Required action:
Starting with the line that contains "Julia 提供了不同种类的均值函数，每种函数都有其特定的使用场景：", reproduce each line through the end of the listing below, with no other output.

Study material:
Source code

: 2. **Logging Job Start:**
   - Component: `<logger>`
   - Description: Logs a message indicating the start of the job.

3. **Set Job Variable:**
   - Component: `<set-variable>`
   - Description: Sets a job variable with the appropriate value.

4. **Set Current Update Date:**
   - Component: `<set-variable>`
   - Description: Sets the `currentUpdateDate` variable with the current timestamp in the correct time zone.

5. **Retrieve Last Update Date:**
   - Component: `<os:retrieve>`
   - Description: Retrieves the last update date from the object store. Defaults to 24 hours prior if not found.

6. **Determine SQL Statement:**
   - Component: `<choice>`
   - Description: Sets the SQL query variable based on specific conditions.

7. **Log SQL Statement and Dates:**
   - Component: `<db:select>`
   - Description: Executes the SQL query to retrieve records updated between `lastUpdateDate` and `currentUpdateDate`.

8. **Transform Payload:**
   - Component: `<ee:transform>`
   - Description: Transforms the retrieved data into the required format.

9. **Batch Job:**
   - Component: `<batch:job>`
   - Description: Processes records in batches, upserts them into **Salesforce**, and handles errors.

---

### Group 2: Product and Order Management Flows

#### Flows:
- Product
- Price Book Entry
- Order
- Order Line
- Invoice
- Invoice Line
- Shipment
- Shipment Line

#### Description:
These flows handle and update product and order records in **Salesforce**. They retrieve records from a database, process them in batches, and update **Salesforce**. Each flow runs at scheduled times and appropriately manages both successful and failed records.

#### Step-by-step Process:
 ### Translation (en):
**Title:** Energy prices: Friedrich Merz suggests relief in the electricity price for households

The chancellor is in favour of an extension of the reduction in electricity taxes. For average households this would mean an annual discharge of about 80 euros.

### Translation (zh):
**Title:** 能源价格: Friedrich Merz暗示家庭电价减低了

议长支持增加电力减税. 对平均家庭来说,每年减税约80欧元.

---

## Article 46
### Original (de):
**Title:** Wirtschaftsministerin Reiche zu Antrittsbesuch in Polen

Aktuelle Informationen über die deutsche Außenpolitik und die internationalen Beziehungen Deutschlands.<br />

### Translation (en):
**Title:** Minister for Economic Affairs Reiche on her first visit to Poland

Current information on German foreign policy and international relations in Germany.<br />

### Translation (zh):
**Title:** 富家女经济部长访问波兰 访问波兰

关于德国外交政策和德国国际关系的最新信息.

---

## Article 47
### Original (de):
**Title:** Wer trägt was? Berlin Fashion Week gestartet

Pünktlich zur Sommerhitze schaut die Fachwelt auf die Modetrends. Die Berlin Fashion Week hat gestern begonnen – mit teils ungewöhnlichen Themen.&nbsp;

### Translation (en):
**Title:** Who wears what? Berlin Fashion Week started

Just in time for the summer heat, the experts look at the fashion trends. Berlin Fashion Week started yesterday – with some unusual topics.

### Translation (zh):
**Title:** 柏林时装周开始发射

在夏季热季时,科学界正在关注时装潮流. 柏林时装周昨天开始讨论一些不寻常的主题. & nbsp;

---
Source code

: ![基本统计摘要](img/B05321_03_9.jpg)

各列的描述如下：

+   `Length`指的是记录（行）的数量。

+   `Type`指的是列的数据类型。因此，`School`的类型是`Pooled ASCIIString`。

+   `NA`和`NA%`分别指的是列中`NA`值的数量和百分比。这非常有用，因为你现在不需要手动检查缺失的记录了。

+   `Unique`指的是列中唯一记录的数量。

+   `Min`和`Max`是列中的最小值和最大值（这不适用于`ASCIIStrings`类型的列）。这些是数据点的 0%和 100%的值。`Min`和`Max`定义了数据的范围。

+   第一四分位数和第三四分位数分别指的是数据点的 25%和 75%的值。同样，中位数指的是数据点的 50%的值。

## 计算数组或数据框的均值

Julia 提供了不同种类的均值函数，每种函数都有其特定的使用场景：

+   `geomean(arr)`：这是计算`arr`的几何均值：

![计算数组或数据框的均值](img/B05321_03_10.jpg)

Task output:
Julia 提供了不同种类的均值函数，每种函数都有其特定的使用场景：

+   `geomean(arr)`：这是计算`arr`的几何均值：

![计算数组或数据框的均值](img/B05321_03_10.jpg)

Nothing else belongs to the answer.